What is needed:
Set down, without any change, the lines of the records below from the one containing "Author- Kamalini Natesan" through the one containing "The twelve stories revolve around a centra", both included.

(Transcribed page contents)

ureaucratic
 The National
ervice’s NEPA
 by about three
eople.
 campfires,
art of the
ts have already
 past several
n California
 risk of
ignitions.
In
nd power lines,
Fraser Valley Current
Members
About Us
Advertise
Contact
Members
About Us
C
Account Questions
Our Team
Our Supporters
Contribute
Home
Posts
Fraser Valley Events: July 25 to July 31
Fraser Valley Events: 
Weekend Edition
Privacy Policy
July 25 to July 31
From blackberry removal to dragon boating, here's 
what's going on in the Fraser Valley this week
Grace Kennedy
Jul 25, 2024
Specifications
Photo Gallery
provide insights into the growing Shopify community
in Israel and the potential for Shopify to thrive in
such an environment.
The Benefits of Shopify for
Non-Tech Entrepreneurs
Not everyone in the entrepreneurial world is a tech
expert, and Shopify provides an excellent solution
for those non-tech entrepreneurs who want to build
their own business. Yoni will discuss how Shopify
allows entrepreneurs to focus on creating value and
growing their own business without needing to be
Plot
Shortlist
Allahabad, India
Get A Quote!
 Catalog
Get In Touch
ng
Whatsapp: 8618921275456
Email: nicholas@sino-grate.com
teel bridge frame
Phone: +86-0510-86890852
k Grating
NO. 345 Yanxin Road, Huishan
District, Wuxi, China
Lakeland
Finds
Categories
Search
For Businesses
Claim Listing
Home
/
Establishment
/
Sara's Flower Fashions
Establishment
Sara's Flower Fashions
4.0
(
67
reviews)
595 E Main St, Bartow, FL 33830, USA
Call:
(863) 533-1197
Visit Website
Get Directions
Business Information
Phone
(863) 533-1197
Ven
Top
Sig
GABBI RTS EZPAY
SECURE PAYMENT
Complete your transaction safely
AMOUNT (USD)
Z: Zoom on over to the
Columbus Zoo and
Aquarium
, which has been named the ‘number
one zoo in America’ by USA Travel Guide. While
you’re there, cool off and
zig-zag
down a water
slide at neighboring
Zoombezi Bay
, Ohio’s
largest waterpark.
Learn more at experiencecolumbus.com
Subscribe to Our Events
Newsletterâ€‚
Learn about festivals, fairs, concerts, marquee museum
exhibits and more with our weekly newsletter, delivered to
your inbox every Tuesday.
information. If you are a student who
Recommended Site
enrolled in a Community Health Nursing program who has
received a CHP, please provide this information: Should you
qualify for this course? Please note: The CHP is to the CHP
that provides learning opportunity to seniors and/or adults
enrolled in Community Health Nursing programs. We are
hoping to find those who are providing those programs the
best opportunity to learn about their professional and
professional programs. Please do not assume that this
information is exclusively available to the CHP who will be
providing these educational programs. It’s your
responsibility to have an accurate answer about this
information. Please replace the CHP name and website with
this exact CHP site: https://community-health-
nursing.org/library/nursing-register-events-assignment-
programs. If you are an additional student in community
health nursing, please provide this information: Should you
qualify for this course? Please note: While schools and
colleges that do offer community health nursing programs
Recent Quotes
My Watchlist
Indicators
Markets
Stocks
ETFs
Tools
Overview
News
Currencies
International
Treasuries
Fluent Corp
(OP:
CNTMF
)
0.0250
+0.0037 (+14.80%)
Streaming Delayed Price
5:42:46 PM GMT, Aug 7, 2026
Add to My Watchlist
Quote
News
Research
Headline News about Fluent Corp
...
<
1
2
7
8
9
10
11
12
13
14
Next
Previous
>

...

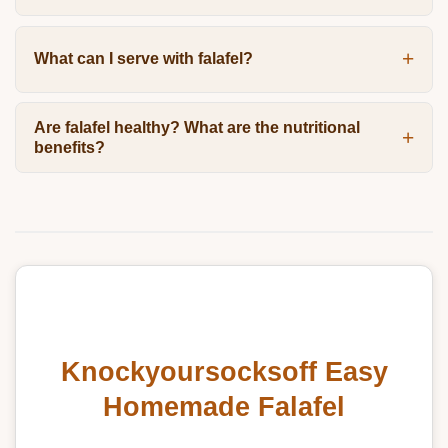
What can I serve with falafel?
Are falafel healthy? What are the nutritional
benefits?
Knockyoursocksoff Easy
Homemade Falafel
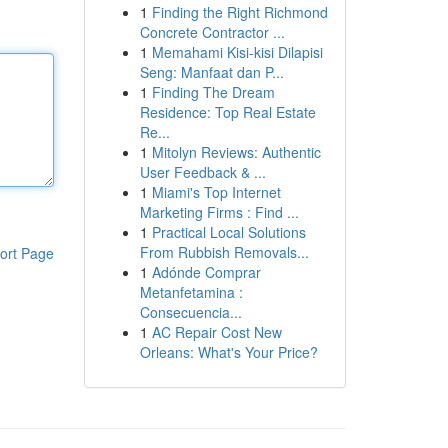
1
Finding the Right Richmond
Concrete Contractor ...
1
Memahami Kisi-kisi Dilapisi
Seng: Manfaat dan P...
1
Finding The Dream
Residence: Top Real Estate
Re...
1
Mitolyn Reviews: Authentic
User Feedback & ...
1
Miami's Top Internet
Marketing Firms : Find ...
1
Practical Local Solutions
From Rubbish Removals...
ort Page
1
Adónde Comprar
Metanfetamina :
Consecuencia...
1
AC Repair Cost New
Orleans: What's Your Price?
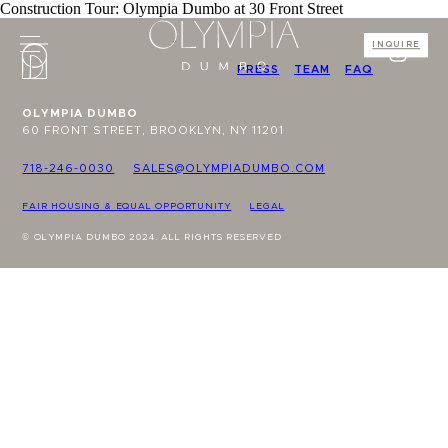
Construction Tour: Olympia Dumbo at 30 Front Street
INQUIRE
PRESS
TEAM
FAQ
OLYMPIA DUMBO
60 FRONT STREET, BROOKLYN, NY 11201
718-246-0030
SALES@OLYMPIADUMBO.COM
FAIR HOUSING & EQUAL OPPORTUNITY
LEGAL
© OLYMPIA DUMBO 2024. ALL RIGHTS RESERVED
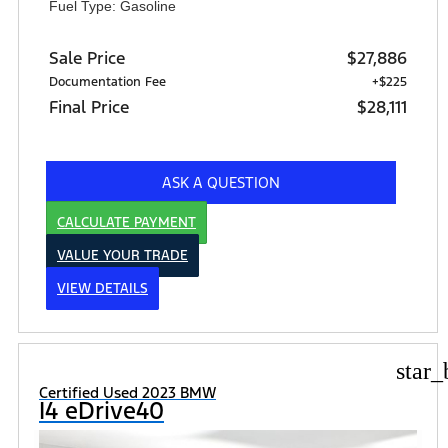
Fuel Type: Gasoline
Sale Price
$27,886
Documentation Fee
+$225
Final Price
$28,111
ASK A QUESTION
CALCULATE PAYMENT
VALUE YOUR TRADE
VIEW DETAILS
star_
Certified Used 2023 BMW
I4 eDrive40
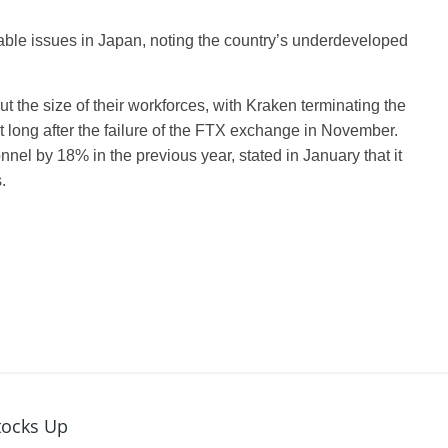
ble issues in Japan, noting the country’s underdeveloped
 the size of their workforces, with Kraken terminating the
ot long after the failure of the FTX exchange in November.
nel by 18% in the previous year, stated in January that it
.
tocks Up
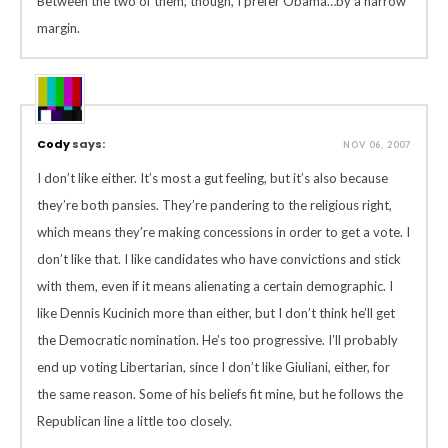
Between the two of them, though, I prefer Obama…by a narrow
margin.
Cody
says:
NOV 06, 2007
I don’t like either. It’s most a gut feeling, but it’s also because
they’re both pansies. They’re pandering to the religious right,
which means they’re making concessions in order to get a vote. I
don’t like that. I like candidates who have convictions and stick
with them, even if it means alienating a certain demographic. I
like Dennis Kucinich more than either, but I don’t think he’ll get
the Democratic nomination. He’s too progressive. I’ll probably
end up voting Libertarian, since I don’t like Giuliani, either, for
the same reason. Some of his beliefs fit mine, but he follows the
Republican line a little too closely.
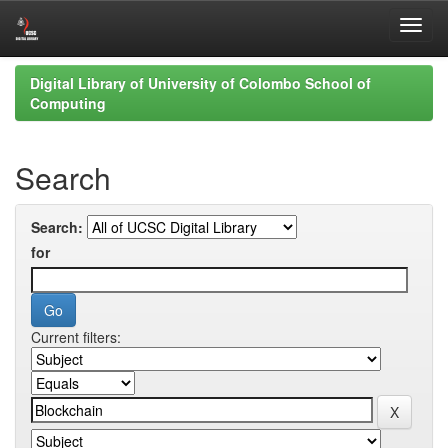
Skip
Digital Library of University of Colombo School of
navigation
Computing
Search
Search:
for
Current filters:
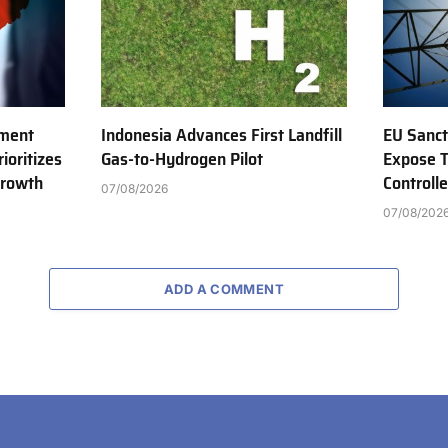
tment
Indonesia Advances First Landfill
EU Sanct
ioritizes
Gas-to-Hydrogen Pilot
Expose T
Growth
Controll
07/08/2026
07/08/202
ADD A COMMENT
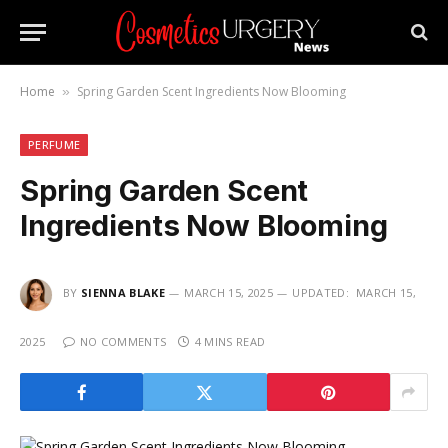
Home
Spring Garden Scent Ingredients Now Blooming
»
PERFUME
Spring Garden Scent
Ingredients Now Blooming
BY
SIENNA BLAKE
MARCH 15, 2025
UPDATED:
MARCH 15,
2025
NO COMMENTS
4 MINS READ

---

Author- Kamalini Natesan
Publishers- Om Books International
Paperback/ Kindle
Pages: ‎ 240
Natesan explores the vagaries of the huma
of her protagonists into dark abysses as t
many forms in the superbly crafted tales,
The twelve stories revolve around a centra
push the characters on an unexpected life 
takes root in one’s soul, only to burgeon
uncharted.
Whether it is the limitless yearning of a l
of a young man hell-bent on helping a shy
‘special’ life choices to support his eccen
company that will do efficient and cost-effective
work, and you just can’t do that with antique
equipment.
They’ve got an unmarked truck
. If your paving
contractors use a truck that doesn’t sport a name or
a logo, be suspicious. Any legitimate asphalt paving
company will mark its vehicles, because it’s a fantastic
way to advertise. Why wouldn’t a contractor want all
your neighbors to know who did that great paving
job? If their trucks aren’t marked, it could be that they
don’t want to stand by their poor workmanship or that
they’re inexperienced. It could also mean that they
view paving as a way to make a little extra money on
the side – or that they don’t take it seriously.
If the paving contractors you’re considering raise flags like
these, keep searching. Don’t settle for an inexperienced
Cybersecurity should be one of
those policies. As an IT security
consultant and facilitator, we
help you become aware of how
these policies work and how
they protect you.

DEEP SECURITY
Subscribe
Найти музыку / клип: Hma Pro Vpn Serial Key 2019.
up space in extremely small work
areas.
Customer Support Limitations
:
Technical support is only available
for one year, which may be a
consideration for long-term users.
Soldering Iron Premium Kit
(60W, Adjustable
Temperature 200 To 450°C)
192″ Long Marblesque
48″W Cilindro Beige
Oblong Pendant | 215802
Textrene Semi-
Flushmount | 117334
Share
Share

Result below:
Author- Kamalini Natesan
Publishers- Om Books International
Paperback/ Kindle
Pages: ‎ 240
Natesan explores the vagaries of the huma
of her protagonists into dark abysses as t
many forms in the superbly crafted tales,
The twelve stories revolve around a centra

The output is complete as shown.